Wykupcie miejscówkę na "Jarmarku Europa". Niech sprzedaje "byleco" przez 6 miechów to opanuje od razu wszystkie narzecza:)) No i bedzie już miał robotę:)

12.03.2004
08:44
smile
[22]

tomirek [ ]

Tos sie siostra porwala z motyka na slonce :))))

A teraz na powaznie. Przerob nauke polskiego na metode Callana :) Jak chcesz to podesle ci mailem ksiazki do nauki angielskiego ta metoda i zaczniesz go uczyc na odwrot :) Tylko, ze musialabys ustawic sobie to konto pocztowe na neostradzie, ktorego nie uzywasz bo jedna ksiazeczka ma kolo 10MB wiec na zwykla skrzynke ci nie wysle bo sie odbije.

12.03.2004
08:46
smile
[23]

tomirek [ ]

a moze takie cos????

12.03.2004
08:52
smile
[24]

tomirek [ ]

a to w necie znalazlem :)

Przedstawiamy Wam naukową metodę trwałego przyswajania słówek. Metoda ta naszym zdaniem jest rzeczywiście skuteczna, tak więc warto się z nią zapoznać.

Tradycyjna metoda wkuwania słówek jest bardzo nużąca i nieefektywna. Ucząc się w ten sposób trudno trwale zapamiętać większą liczbę słówek, a taka nauka jest żmudna i po prostu nudna. Obce słówka są dla nas najczęściej pojęciami abstrakcyjnymi, a nie powiązane w żaden sposób z językiem polskim są trudno przyswajalne.

Ludzki umysł zapamiętuje obrazy, nie słowa. Jeżeli ktoś prosi Cię, żebyś cokolwiek opisał, to co staje Ci przed oczami: obraz opisywanego przedmiotu, czy słowa, za pomocą których daje się ten przedmiot opisać? Najpierw widzisz obraz, a później opisujesz go słowami, prawda? Poniższa technika zapamiętania słówek polegają więc na wykorzystywaniu umiejętności kojarzenia słówek z obrazami, przez co pojęcia te łatwiej dają się przyswajać i trwale zapadają w pamięci.

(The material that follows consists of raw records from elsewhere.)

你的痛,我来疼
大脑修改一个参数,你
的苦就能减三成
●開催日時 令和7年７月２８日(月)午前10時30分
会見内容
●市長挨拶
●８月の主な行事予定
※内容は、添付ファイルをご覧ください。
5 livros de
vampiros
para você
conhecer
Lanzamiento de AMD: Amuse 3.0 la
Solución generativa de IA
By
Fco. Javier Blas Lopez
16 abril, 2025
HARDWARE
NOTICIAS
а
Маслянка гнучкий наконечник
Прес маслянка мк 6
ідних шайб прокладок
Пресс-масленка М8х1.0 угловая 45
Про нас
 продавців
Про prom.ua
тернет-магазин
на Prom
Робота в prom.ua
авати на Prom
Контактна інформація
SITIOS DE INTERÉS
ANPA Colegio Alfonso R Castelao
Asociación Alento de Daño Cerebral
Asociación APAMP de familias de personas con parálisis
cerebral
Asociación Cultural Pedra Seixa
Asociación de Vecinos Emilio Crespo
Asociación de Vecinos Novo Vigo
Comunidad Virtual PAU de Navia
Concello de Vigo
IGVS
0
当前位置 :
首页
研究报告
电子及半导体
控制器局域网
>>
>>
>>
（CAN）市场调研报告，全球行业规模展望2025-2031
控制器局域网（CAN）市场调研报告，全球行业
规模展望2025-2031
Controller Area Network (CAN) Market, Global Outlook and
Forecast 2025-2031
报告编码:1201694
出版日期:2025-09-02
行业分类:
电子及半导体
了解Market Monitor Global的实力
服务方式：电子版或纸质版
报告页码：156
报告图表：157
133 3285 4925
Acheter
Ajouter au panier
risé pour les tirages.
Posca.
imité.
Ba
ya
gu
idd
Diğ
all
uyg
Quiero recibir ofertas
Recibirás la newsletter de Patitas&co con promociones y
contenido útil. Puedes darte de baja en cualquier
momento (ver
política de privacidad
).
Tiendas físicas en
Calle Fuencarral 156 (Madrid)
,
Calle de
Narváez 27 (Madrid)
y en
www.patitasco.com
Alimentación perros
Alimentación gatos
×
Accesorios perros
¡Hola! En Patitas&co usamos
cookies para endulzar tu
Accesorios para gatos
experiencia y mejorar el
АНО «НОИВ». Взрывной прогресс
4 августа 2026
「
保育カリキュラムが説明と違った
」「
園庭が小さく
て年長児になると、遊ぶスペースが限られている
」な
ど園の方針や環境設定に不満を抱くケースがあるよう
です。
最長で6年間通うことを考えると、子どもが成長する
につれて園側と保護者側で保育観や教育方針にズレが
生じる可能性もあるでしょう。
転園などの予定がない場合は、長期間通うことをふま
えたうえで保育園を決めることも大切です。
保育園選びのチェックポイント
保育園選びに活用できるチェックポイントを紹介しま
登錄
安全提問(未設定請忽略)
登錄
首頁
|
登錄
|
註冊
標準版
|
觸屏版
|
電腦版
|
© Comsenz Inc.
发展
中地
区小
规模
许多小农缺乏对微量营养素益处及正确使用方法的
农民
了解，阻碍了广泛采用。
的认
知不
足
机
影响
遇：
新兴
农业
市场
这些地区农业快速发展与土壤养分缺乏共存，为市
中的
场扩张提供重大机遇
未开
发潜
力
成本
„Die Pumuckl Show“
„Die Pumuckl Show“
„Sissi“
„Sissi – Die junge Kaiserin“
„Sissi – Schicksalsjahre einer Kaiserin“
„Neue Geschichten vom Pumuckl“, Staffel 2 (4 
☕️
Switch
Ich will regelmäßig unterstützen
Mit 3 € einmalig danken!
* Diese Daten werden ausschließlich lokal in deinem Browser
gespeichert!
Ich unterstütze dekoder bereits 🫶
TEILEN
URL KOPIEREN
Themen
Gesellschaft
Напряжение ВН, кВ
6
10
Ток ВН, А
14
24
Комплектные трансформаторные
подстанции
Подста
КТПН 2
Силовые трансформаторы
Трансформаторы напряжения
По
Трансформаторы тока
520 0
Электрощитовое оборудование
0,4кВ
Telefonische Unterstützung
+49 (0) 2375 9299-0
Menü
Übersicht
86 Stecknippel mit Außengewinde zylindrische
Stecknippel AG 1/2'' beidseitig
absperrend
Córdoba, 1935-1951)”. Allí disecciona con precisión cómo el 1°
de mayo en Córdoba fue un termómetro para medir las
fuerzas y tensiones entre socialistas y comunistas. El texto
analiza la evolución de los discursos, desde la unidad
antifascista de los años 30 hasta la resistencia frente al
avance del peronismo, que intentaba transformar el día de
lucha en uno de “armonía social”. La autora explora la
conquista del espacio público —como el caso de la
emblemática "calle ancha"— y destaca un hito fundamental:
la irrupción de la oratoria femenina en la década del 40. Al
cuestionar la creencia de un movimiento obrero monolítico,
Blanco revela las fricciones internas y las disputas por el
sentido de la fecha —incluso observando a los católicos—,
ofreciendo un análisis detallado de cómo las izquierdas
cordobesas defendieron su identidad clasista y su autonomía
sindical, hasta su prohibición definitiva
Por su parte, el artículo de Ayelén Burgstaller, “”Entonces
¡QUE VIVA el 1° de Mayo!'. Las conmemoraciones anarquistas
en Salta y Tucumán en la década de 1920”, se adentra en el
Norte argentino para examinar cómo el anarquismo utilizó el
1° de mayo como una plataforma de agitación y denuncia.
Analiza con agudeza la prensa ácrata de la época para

Ucząc się słówek po prostu musisz przyporządkować każdemu z nich jakiś obrazek, który będzie Ci przypominał dane słówko. Przykłady? Proszę bardzo:

Spróbujmy nauczyć się następujących, angielskich słówek:

Competition - konkurs, współzawodnictwo. Czyta to się w następujący sposób: kompetiszyn. Z czym może się kojarzyć? Z kąpaniem? Proszę bardzo! Wyobraź sobie cokolwiek, co jest powiązane z kąpielą i zawodami:

Po zawodach trzeba iść się wykąpać
Wyobraź sobie konkurs, kto się szybciej wykąpie, itd,
Increase - wzrastać, powiększać. Czytaj: inkris. Skojarzenie - Kris, Krzyś. Wyobraź sobie chłopca, imieniem Krzyś, który np. rośnie, albo tyje, a więc się powiększa..

Prove - udowadniać. Czytaj: pruw. Skojarzenie

Rów - wyobraź sobie, że ktoś udowadnia, że wejdzie do rowu
Rób - udowodnij, że coś robisz
Opisana przez nas technika pełni jedynie funkcję środka ułatwiającego osiągnięcie celu, a nie celu samego w sobie. Gdy osiągniesz cel, czyli przyswoisz sobie nowe słowa, to pomocnicze środki - obrazy, czy skojarzenia - nie będą Ci już potrzebne. Tak więc tworzone przez Ciebie w wyobraźni śmieszne, czy absurdalne sceny nie pozostaną na stałe w Twoim umyśle. Metoda te rozwinie w Tobie spostrzegawczość, która wspierana wyobraźnią i skojarzeniami stanowi klucz do zapamiętywani i uczenia się. Tak więc stosowanie wspomnianej techniki nie niesie za sobą żadnych skutków ubocznych - nie bój się, że niepotrzebnie "zaśmiecisz" sobie umysł absurdalnymi skojarzeniami. W momencie praktycznego przyswojenia i wykorzystywania słówek w rozmowie w języku obcym, skojarzenia te powoli zostaną zapomniane.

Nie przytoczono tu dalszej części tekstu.